Textauszug:
============
Wirtschaftsprobleme in China „größer als erwartet“

Peking (dpa) - Warnungen vor einer exzessiven Schuldenlast haben neue Sorgen über den Zustand der chinesischen Wirtschaft entfacht. China war im vergangenen Quartal mit 6,7 Prozent so langsam wie seit 25 Jahren nicht mehr gewachsen.

In einem in der Volkszeitung veröffentlichten Interview warnte eine „ranghohe Führungspersönlichkeit“, bei der es sich um einen Vertrauten von Chinas Staatschef Xi Jinping handeln dürfte, vor „größer als erwarteten Problemen“ und „neuen Herausforderungen“ für die zweitgrößte Volkswirtschaft der Welt.

In dem Gespräch, dem das Parteiorgan den Titel widmete und eine ganze Seite einräumte, schließt die anonyme Quelle eine schnelle und starke Erholung aus. Vielmehr werde die Wirtschaft über Jahre auf einem „moderaten Level“ verharren. Vor allem die rasant steigende Verschuldung müsse schnell gebändigt werden.
============
Ausgewählte Daten:
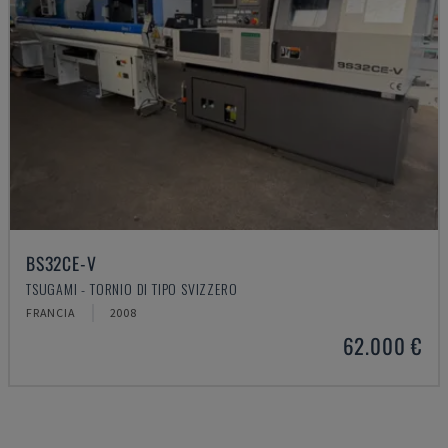
BS32CE-V
TSUGAMI - TORNIO DI TIPO SVIZZERO
FRANCIA
2008
62.000 €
============
Ihre Aufgabe: Führen Sie die Meldung über Chinas Wirtschaftsprobleme im Anschluss an ihren letzten Satz fort. Die Daten stammen aus einer anderen Quelle als die Meldung.

Lösung:
In dem Text sahen einige Beobachter den Beginn einer möglichen Neuausrichtung der Wirtschaftspolitik des Landes, bei der die Regierung nicht mehr so stark mit geldpolitischen Eingriffen und neuen Schulden Unternehmen unter die Arme greifen will. Der Artikel könnte aber auch auf Differenzen in der Regierung hindeuten, weil die Äußerungen wie Kritik an der derzeitigen Linie des für die Wirtschaft zuständigen Regierungschefs Li Keqiang wirken.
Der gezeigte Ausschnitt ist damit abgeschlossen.